To make crystal red bean paste mooncakes, you need to prepare 200g of tapioca pearls, 25g of sugar, 50g of cornstarch, and red bean paste. First, pour the tapioca pearls into a bowl, add sugar and mix well, then soak in 100g of warm water for about 30 minutes. Next, stir the soaked tapioca pearls into a paste-like consistency, mix in the cornstarch and knead into a smooth dough. Then, divide the dough into 6 to 8 small portions, flatten each portion and wrap with red bean paste, then shape into a round ball. Finally, use a mooncake mold to shape the dough into mooncake shapes, place in a steamer, and steam over high heat for 25 minutes before serving. Healthy tip: Control the intake of oil, salt, and sugar in daily diet.
Next is the method for stir-fried lettuce with lily bulbs. The ingredients needed include two lettuce stems, half a fresh lily bulb, and some cooking oil, salt, and soy sauce. Specific steps: Wash and peel the lettuce into shreds, drain the water; remove the root of the lily bulb and break apart. Heat oil in a pan, add the lettuce shreds and lily bulb, quickly stir-fry, add soy sauce and salt for seasoning, stir-fry until the edges of the lily bulb turn transparent and then serve.

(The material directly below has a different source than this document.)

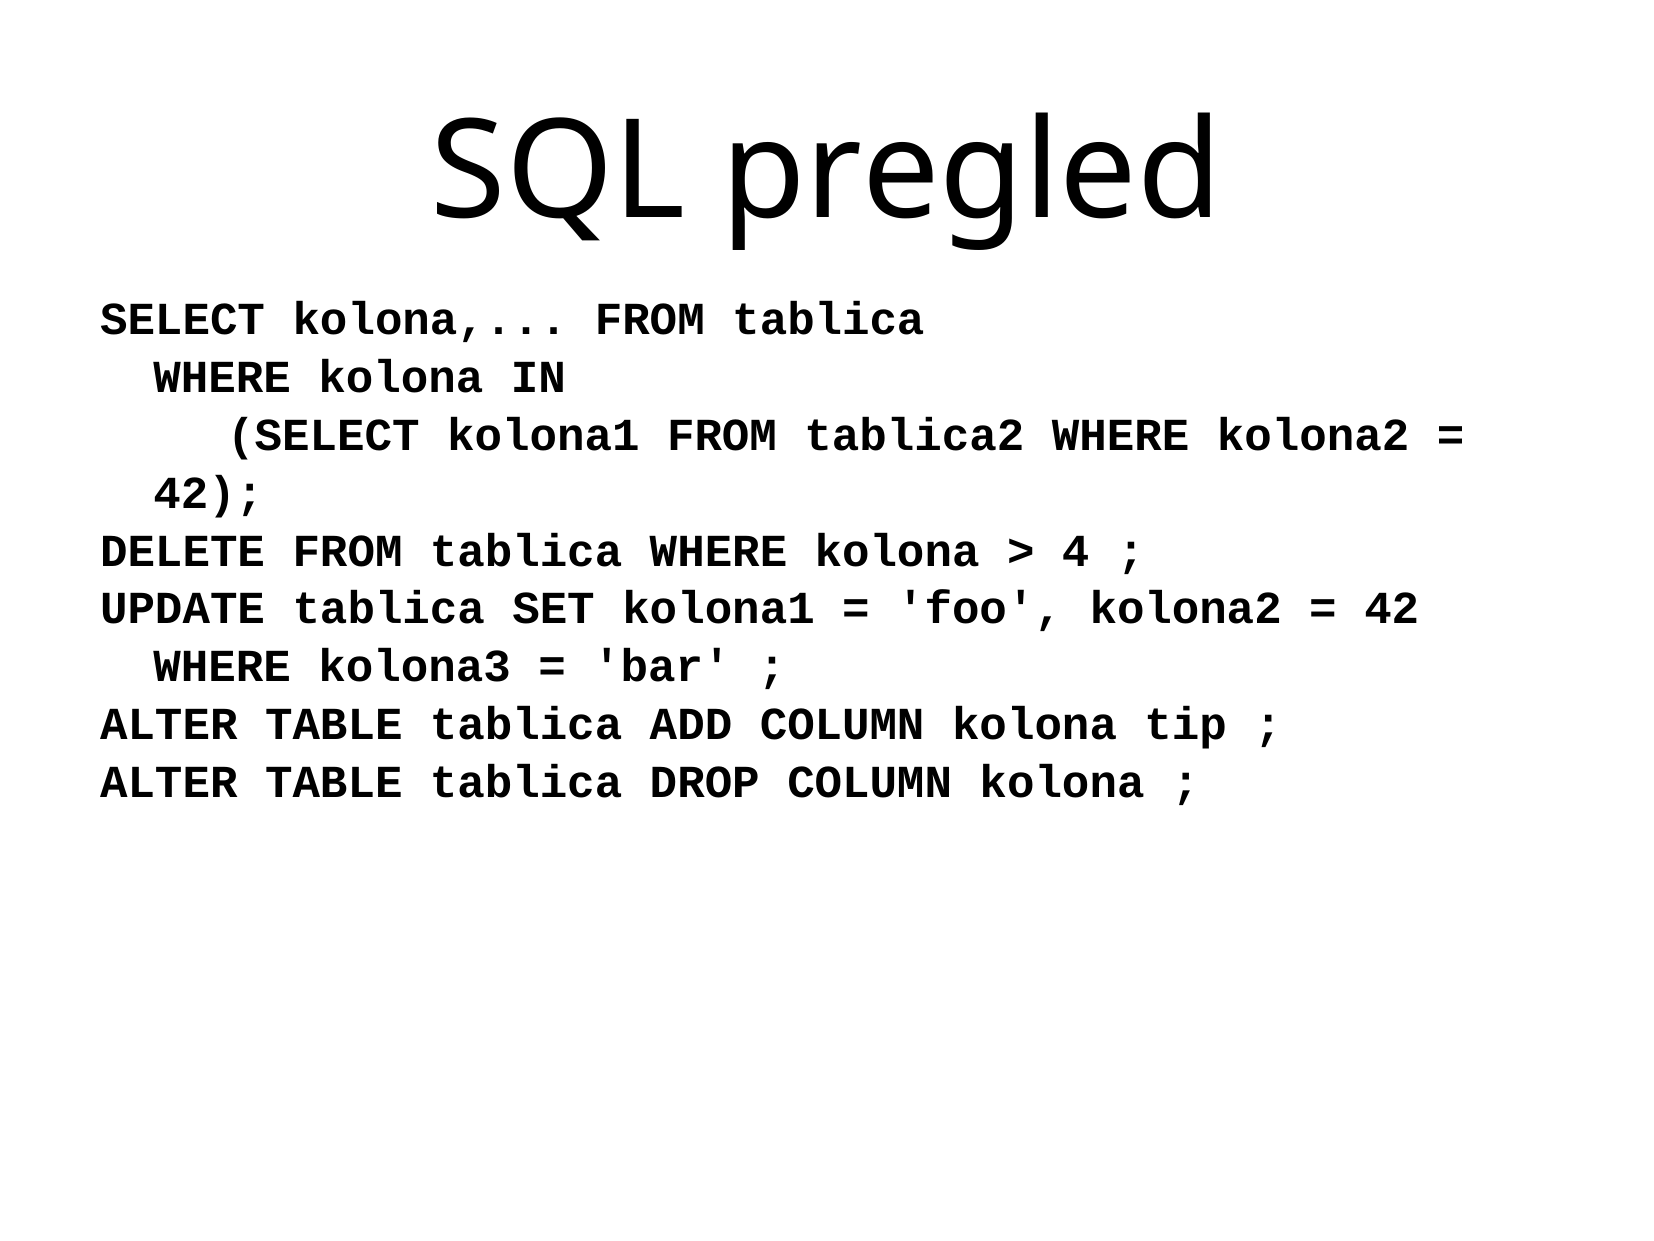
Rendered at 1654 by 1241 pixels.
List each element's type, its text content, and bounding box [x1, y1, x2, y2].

title SQL pregled [82, 0, 1571, 290]
list SELECT kolona,... FROM tablica WHERE kolona IN (SELECT kolona1 FROM tablica2 WHERE kolona2 = 42); DELETE FROM tablica WHERE kolona > 4 ; UPDATE tablica SET kolona1 = 'foo', kolona2 = 42 WHERE kolona3 = 'bar' ; ALTER TABLE tablica ADD COLUMN kolona tip ; ALTER TABLE tablica DROP COLUMN kolona ; [82, 290, 1571, 1094]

As for stir-fried wood ear mushrooms and sliced bamboo shoots, prepare wood ear mushrooms, bamboo shoots, cooking oil, peppercorns, salt, and a small amount of sugar. Soak the wood ear mushrooms in warm water for 30 minutes and blanch, slice the bamboo shoots. Heat oil in a pan, fry the peppercorns until fragrant, add the bamboo shoots and wood ear mushrooms, quickly stir-fry, season with salt and sugar, then plate and serve once the ingredients are well combined.